A che cosa allora è dovuto questo singolare caos della memoria nazionale a 150 anni dell’Unità? Al vuoto che caratterizza da almeno mezzo secolo il discorso pubblico sulla coscienza nazionale degli italiani e lo stesso circuito scolastico che di fatto ha occultato ogni narrazione sul risorgimento, privando intere generazioni di memoria unitaria e di identità condivisa. Poi ci lamentiamo se gli italiani non si amano e se manca loro il senso del bene comune e del patriottismo costituzionale!

Ma se così stanno le cose, da dove si dovrebbe ripartire per avviare una efficacia terapia per guarire da questa patologia nazionale?

Forse si potrebbe iniziare da un cammino analogo a quello che si fa quando si celebra il Giubileo: una richiesta pubblica di perdono come purificazione della memoria e come tempo di riconciliazione nazionale. Ciò che infatti è mancato ieri e manca ancora oggi alla nostra amatissima Italia è che la sua Unità, per complesse ragioni storiche, non è mai stata desiderata e voluta da tutti gli attori che vivono sul suo territorio: a Nord come a Sud, di destra come di sinistra, cattolici come laici. È così vero che, fino ad oggi, non abbiamo mai festeggiato l’anniversario della data ufficiale della dichiarazione del Regno d’Italia, cioè il 17 marzo 1861, mentre siamo abituati a festeggiare il 25 aprile o il 2 giugno che però ricordano altri eventi, non la nascita dell’Unità nazionale.

Ecco perché lo spirito di un nuovo e terzo Risorgimento è il vero impulso di cui l’Italia avrebbe oggi bisogno per guarire dal suo congenito malessere nazionale.

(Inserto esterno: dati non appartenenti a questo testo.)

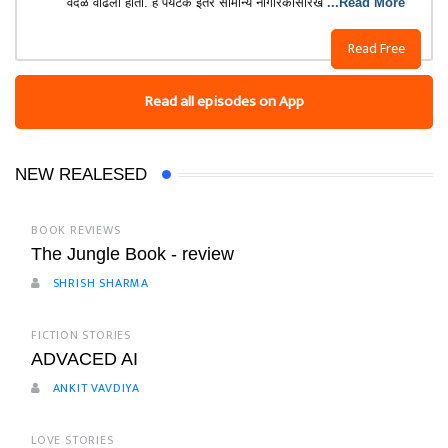
वर्दळ वाढली होती. हे पर्यटक इतर सामान्य नागरिकांसारखे
...Read More
Read Free
Read all episodes on App
NEW REALESED
BOOK REVIEWS
The Jungle Book - review
SHRISH SHARMA
FICTION STORIES
ADVACED AI
ANKIT VAVDIYA
LOVE STORIES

Già nel primo Risorgimento, infatti, venne a mancare l’apporto pieno dei cattolici, come ricordano la “ questione romana”, la breccia di Porta Pia, il “Non possumus” di Pio IX e quel “Non expedit” (1874) che ha impedito ai cattolici di partecipare alla vita politica italiana (fino al patto Gentiloni del 1913). Ma anche il secondo Risorgimento, quello che ha trovato nella Resistenza alla dittatura fascista la sua espressione storica e nella Carta costituzionale il suo coronamento, non ha incontrato la partecipazione delle forze di destra compromesse con il regime, risultando anch’esso un Risorgimento dimezzato.

Recenti indagini demoscopiche (quella dell’IPSOS del 2004 e quella dell’SWG di Trieste del 2008) ci dicono tuttavia che i nostri cittadini si dichiarano orgogliosi di essere italiani e si commuovono quando sentono l’Inno di Mameli o sventolano la bandiera tricolore. Essi vedono nella Costituzione, nel tricolore e nell’Inno nazionale i tre maggiori simboli unitari della nazione. Ma questi simboli dovrebbero oggi essere accompagnati anche da una narrazione appassionata e condivisa, di stampo neo risorgimentale, capace di unire il passato con il futuro e il coraggio civile con la speranza in una rinascita popolare.